• **Data block**:
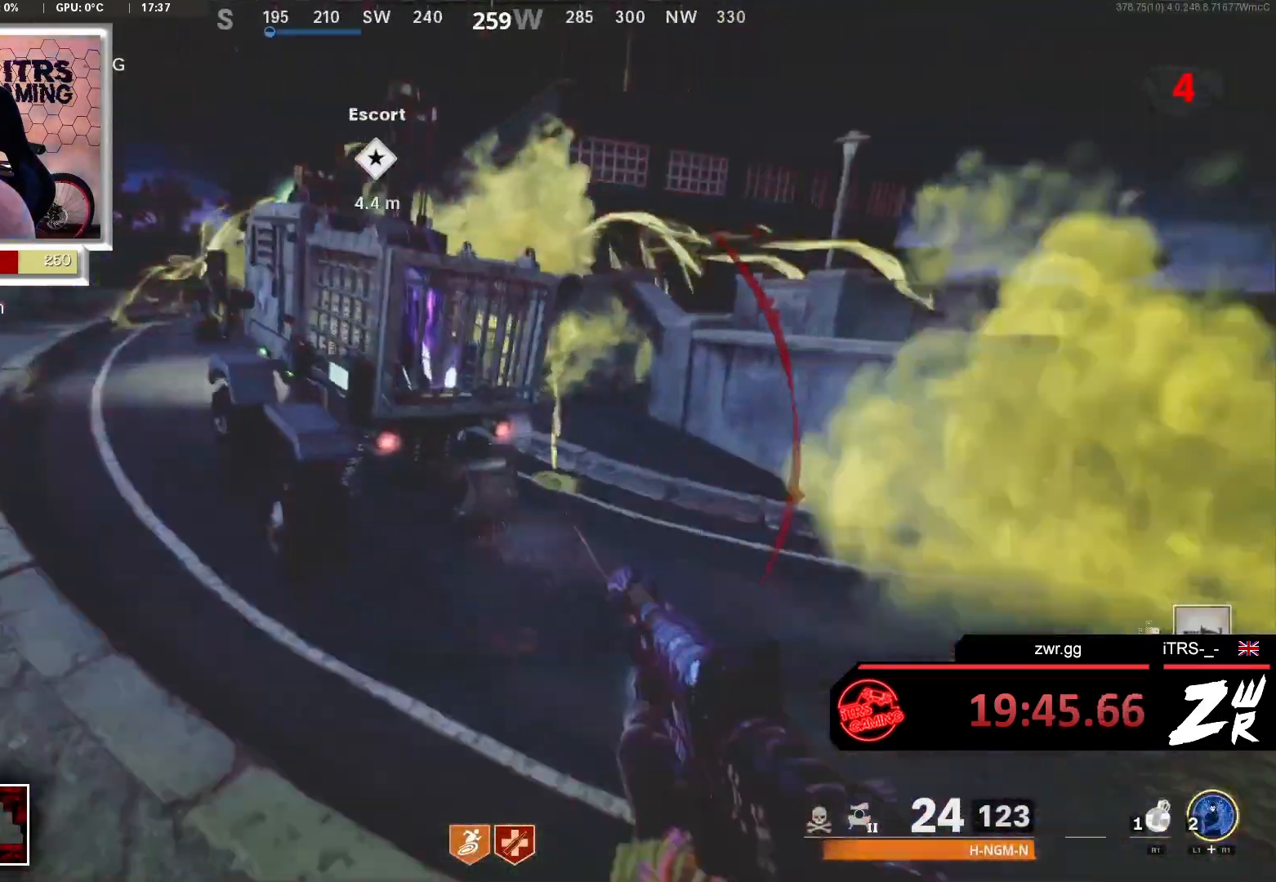
{"buttons": [], "left_stick": "left", "right_stick": "center", "events": [[100, "left_stick", "center"], [300, "left_stick", "up-left"], [400, "left_stick", "left"], [467, "SQUARE", "up"]]}
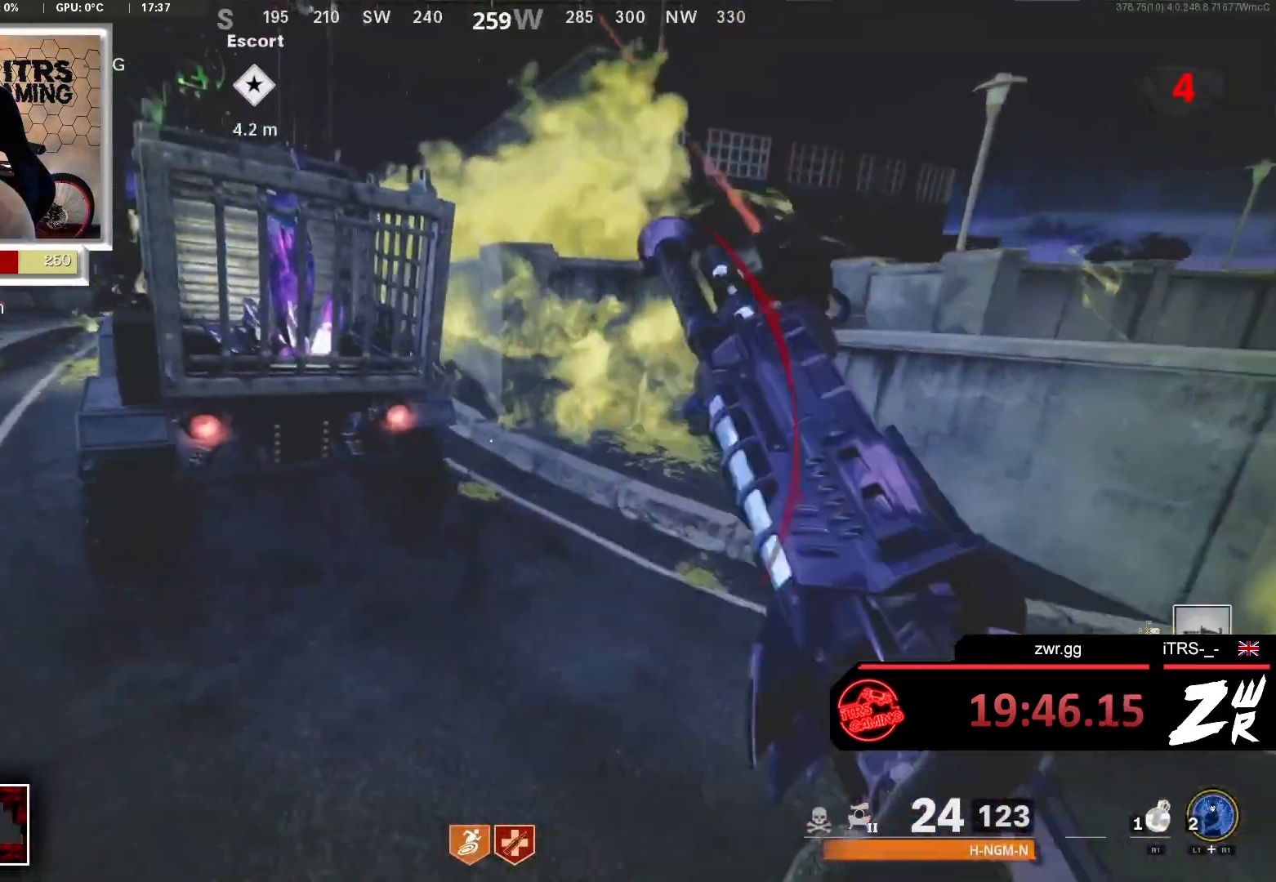
{"buttons": [], "left_stick": "up", "right_stick": "center", "events": [[167, "left_stick", "up"], [167, "right_stick", "left"], [267, "right_stick", "center"]]}
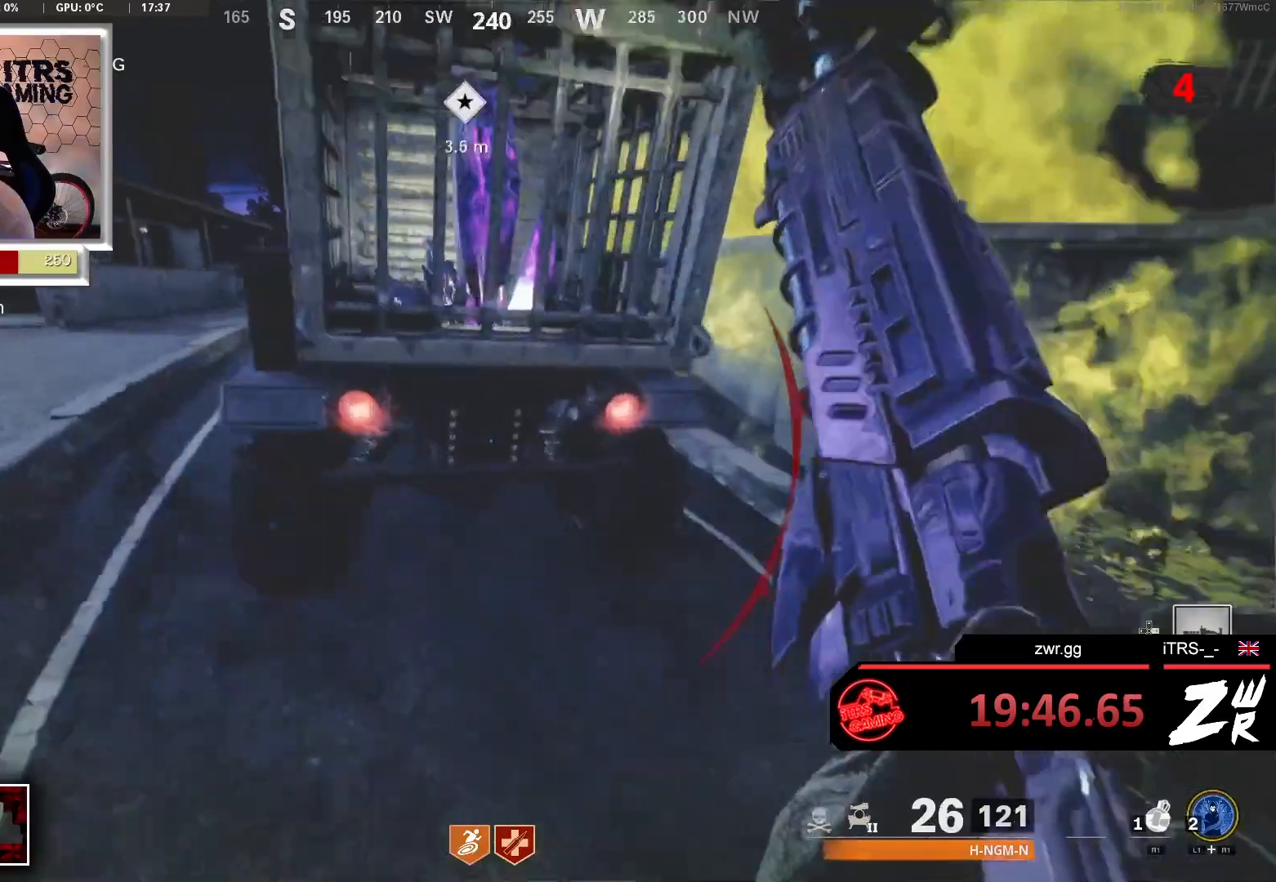
{"buttons": [], "left_stick": "up", "right_stick": "center", "events": [[67, "left_stick", "center"], [67, "right_stick", "up-left"], [167, "right_stick", "center"], [433, "left_stick", "up"]]}
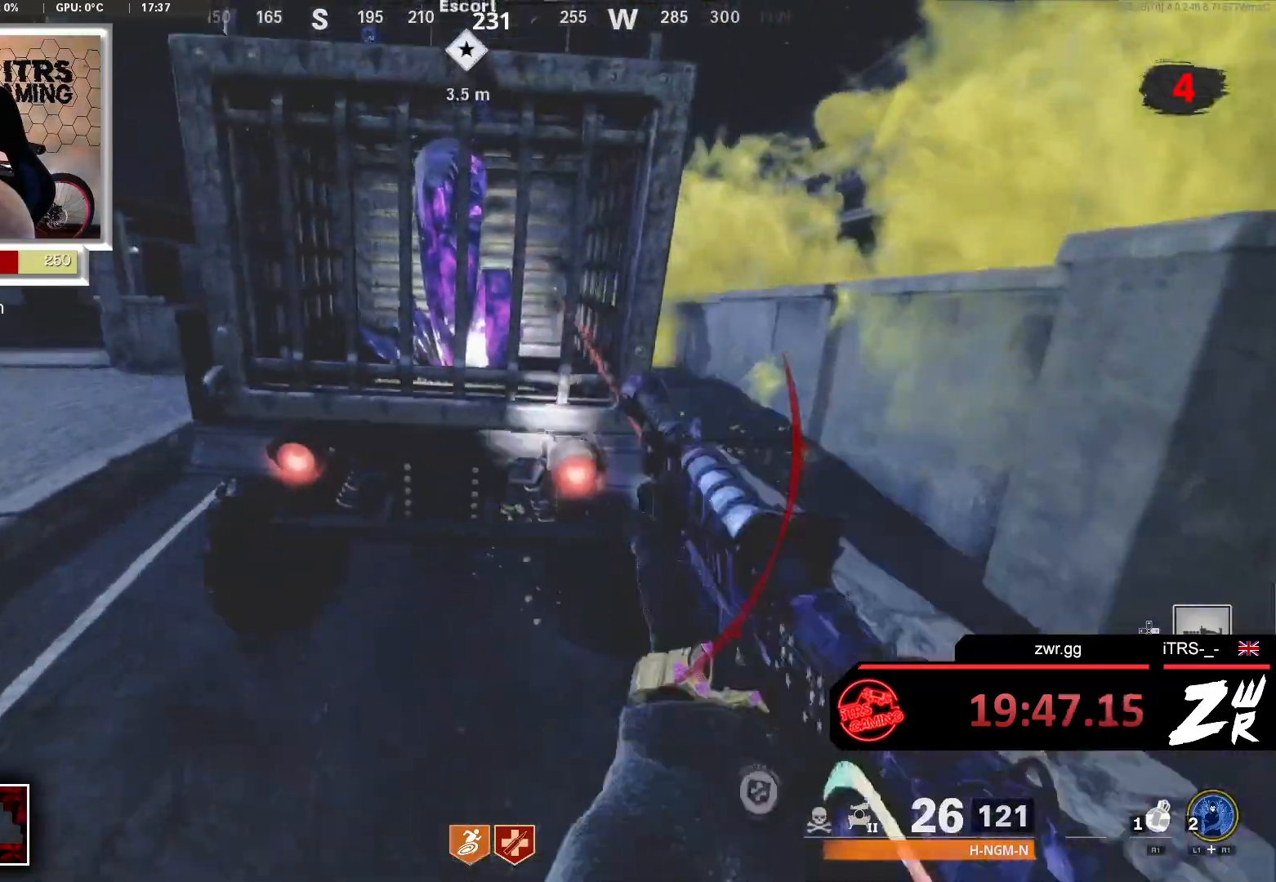
{"buttons": [], "left_stick": "up", "right_stick": "center", "events": [[33, "left_stick", "up-left"], [133, "right_stick", "up-right"], [267, "right_stick", "center"], [367, "left_stick", "up"]]}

• **How to complete this task**: Omit all images when repeating the data above exactly.

• **Output of the task**:
{"buttons": [], "left_stick": "left", "right_stick": "center", "events": [[100, "left_stick", "center"], [300, "left_stick", "up-left"], [400, "left_stick", "left"], [467, "SQUARE", "up"]]}
{"buttons": [], "left_stick": "up", "right_stick": "center", "events": [[167, "left_stick", "up"], [167, "right_stick", "left"], [267, "right_stick", "center"]]}
{"buttons": [], "left_stick": "up", "right_stick": "center", "events": [[67, "left_stick", "center"], [67, "right_stick", "up-left"], [167, "right_stick", "center"], [433, "left_stick", "up"]]}
{"buttons": [], "left_stick": "up", "right_stick": "center", "events": [[33, "left_stick", "up-left"], [133, "right_stick", "up-right"], [267, "right_stick", "center"], [367, "left_stick", "up"]]}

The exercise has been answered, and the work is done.